Emma, what’s your favourite memory?

This is one of the questions we ask in our session and I love to hear what people say.  I’m very sentimental and love to reminisce so I usually come up with loads! Right now though, I’m thinking about the time I went with my youth club to Norway and we canoed across a fjord and camped out on an island, with just a sleeping bag.   It was summer and it was 24 hour daylight.  That was very special and I’d love to do that again with my family.

Favourite food?

Chicken fajitas with fresh salad, soured cream and limes.

Have you got time for a hobby?

I love socialising, sitting still or being active with people that I love!

What’s your favourite movie?

Dirty Dancing – I have seen it so many times that I can watch it in my head!

Dare you reveal your most embarrassing moment?

Being desperate for the loo whilst stuck in a traffic jam on the motorway.  The rest speaks for itself!

Do you have a proudest moment?

It may be clichėd but having a healthy marriage and seeing my children grown with their own little characters is pretty incredible and something I try not to take for granted. And also getting our charity status last year!

We believe in friendship evangelism – reaching our world through authentic relationships – do you have any stories of how this has worked in your life? 

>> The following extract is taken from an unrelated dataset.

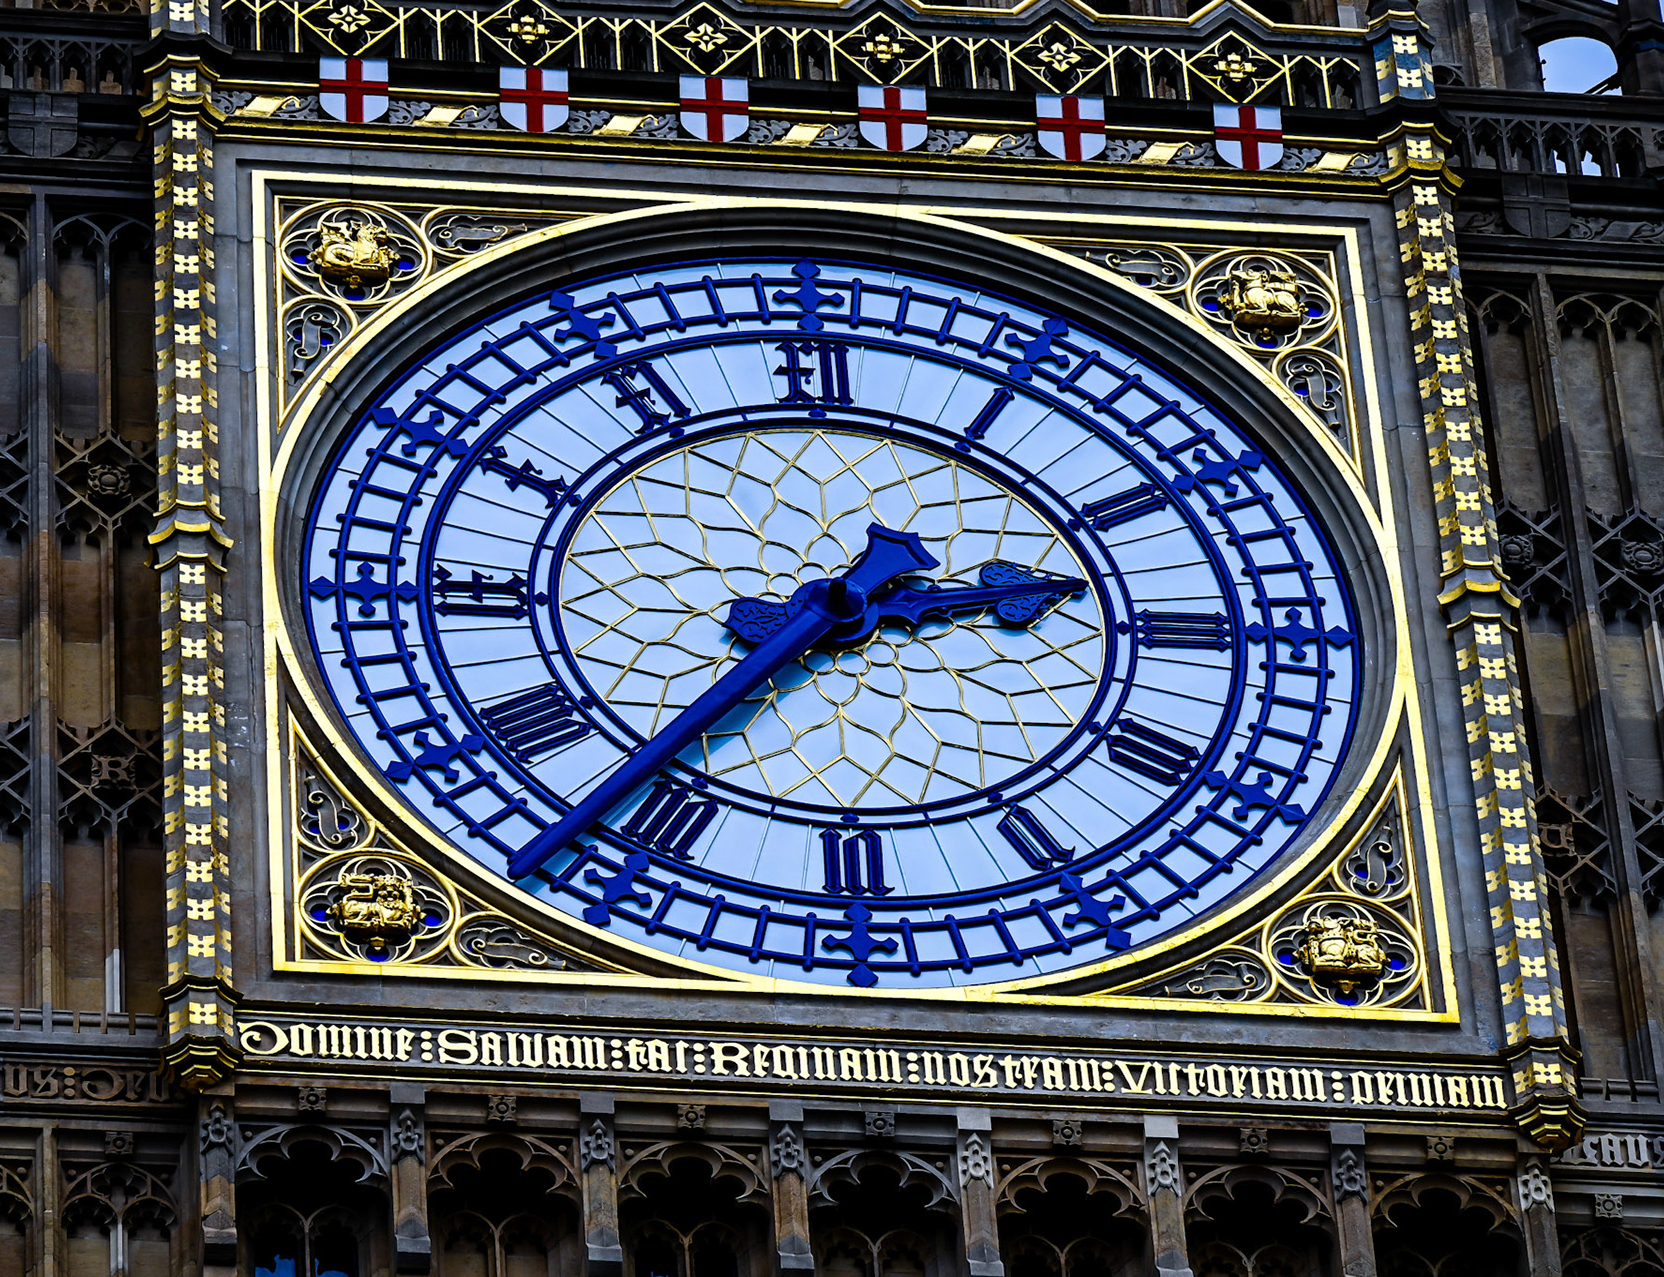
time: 2:36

Just being real with women that I’m friends with in the playground at school run time, women that I do life alongside at church or who I meet through work. I try (not always successfully) to get to school a good five minutes before the bell goes so that I have time to chat with the other parents there, choosing to invest time in people and share smiles with them.   A smile and a hello can be an overflow of love and is a great way of starting a conversation and then maybe even a friendship.

Do you have one piece of wisdom or a quote you would like to share with our Activate women?

Give thanks for all of the opportunities that even our struggles bring. Although it is sometimes hard to be thankful when I’m in a valley, ‘I will praise the Lord God with a song and a thankful heart’ (Psalm 69:30).  Building my identity in Christ and knowing His true love enables me to be a vessel for Him and passionately live out His plans for me.